───── Excerpt to read ─────

Patchwork [3/4] AHCI: Conserve interrupts with pci_enable_msi_block_part() interface

login
register
mail settings
Submitter Alexander Gordeev
Date Sept. 2, 2013, 9 a.m.
Message ID <3bb1b4375655ecfde5017cc70973d078f2434d5d.1378111919.git.agordeev@redhat.com>
Download mbox | patch
Permalink /patch/271816/
State Not Applicable
Delegated to: David Miller
Headers show

Comments

Alexander Gordeev - Sept. 2, 2013, 9 a.m.
Make use of the new pci_enable_msi_block_part() interface
and conserve on othewise wasted interrupt resources for 10
of 16 unused MSI vectors on Intel chipsets.

Signed-off-by: Alexander Gordeev <agordeev@redhat.com>
---
 drivers/ata/ahci.c |   48 +++++++++++++++++++++++++++++-------------------
 1 files changed, 29 insertions(+), 19 deletions(-)
Tejun Heo - Sept. 3, 2013, 2:18 p.m.
On Mon, Sep 02, 2013 at 11:00:28AM +0200, Alexander Gordeev wrote:
> +	if (hpriv->flags & AHCI_HFLAG_NO_MSI)
> +		goto intx;
> +
> +	rc = pci_enable_msi_block_part(pdev, n_ports, AHCI_MAX_PORTS);
> +	if (!rc)
> +		return AHCI_MAX_PORTS;
> +	if (rc < 0)
> +		goto intx;
> +
> +	maxvec = rc;
> +	rc = pci_enable_msi_block_part(pdev, n_ports, maxvec);
> +	if (!rc)
> +		return maxvec;
> +	if (rc < 0)
> +		goto intx;

Why is the above fallback necessary?  The only other number which
makes sense is roundup_pow_of_two(n_ports), right?  What does the
above fallback logic buy us?

Thanks.
Alexander Gordeev - Sept. 3, 2013, 4:19 p.m.
On Tue, Sep 03, 2013 at 10:18:24AM -0400, Tejun Heo wrote:
> On Mon, Sep 02, 2013 at 11:00:28AM +0200, Alexander Gordeev wrote:
> > +	if (hpriv->flags & AHCI_HFLAG_NO_MSI)
> > +		goto intx;
> > +
> > +	rc = pci_enable_msi_block_part(pdev, n_ports, AHCI_MAX_PORTS);

We start with maximum possible number of ports AHCI_MAX_PORTS

> > +	if (!rc)
> > +		return AHCI_MAX_PORTS;

If we succeeded the device is indeed supports all AHCI_MAX_PORTS
and we report it.

> > +	if (rc < 0)
> > +		goto intx;

If pci_enable_msi_block_part() failed we should not make further
attempts and fallback to simple IRQ.

> > +	maxvec = rc;

The device supports a lesser of AHCI_MAX_PORTS, because the previous
pci_enable_msi_block_part() has not succeeded nor failed. Thus, rc
contains number of supported MSIs. In case of ICH this will be 16
rather than 32.

Actually, while I was writing this I realized this could be a number
of MSIs that could have been enabled this device, not the maximum
number of supported MSIs - these two may differ. I think MRSM should
be checked. But I will continue as if it always the same.

───── Data supplied ─────

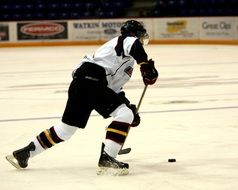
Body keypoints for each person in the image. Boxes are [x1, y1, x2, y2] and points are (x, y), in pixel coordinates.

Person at [6, 20, 158, 175]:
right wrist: (145, 66)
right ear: (136, 34)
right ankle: (108, 157)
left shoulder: (123, 60)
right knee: (123, 114)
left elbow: (114, 90)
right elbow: (134, 46)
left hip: (82, 83)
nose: (141, 40)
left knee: (65, 129)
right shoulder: (126, 40)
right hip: (92, 79)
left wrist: (130, 108)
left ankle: (24, 153)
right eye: (141, 36)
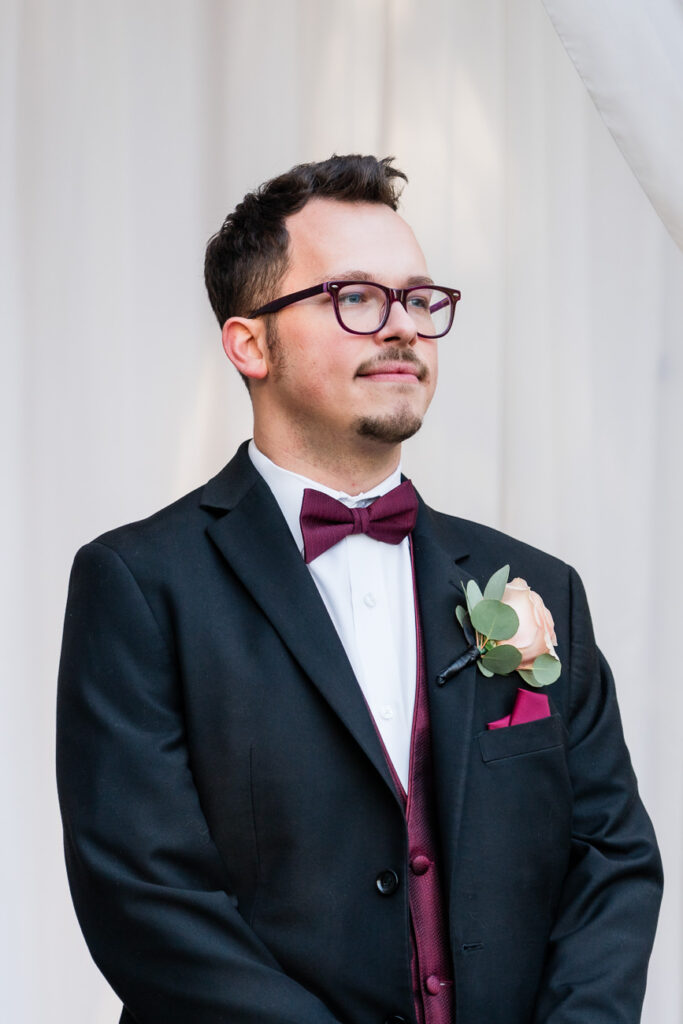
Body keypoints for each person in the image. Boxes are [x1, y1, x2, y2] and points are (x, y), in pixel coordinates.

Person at [57, 154, 662, 1024]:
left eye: (418, 298)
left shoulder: (544, 588)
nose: (404, 327)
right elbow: (146, 902)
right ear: (250, 344)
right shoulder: (140, 585)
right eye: (355, 298)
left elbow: (610, 858)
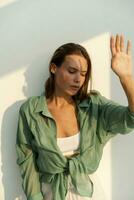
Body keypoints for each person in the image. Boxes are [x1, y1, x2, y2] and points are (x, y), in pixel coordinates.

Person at [16, 34, 134, 200]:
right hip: (51, 193)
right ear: (53, 68)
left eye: (84, 74)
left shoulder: (94, 106)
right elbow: (26, 159)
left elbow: (130, 119)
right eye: (72, 71)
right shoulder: (31, 110)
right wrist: (35, 197)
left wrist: (126, 78)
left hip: (89, 193)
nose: (78, 80)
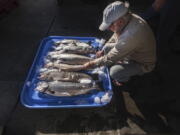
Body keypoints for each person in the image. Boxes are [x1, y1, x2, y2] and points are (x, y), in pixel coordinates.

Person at [81, 1, 157, 121]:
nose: (110, 28)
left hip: (142, 64)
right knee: (106, 47)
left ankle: (124, 82)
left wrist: (90, 64)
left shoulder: (131, 35)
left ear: (120, 21)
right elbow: (116, 35)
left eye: (110, 25)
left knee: (114, 72)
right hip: (132, 50)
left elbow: (110, 58)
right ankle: (123, 65)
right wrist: (105, 47)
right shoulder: (129, 18)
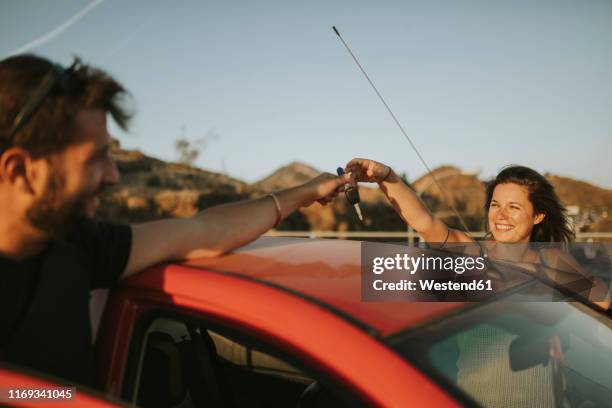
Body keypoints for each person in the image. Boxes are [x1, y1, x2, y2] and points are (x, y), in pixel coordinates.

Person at [0, 54, 350, 386]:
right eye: (95, 159)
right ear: (20, 171)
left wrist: (307, 191)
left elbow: (205, 230)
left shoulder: (77, 245)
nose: (113, 177)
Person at [344, 158, 610, 310]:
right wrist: (386, 176)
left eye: (514, 207)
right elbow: (425, 222)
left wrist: (530, 271)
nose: (500, 215)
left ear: (538, 215)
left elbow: (603, 299)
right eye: (495, 205)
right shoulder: (474, 252)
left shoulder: (551, 258)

─────

- **Actions to take**:
1. Say whether each statement agrees with the AHCI patch thread. Answer yes or no for each, and quote the words of the text that decide it.
(a) The patch is meant to save interrupt resources for 10 of 16 unused MSI vectors on Intel chipsets.
(b) The patch's state is listed as Accepted.
(c) Gordeev says that if pci_enable_msi_block_part() fails, the code should try again with fewer vectors.
2. Quote the AHCI patch thread. Begin at the words "Make use of" and stop after "on Intel chipsets.".

- **Your written answers**:
1.
(a) Yes: "conserve on othewise wasted interrupt resources for 10 of 16 unused MSI vectors on Intel chipsets"
(b) No: "State Not Applicable"
(c) No: "If pci_enable_msi_block_part() failed we should not make further attempts and fallback to simple IRQ."

2.
Make use of the new pci_enable_msi_block_part() interface
and conserve on othewise wasted interrupt resources for 10
of 16 unused MSI vectors on Intel chipsets.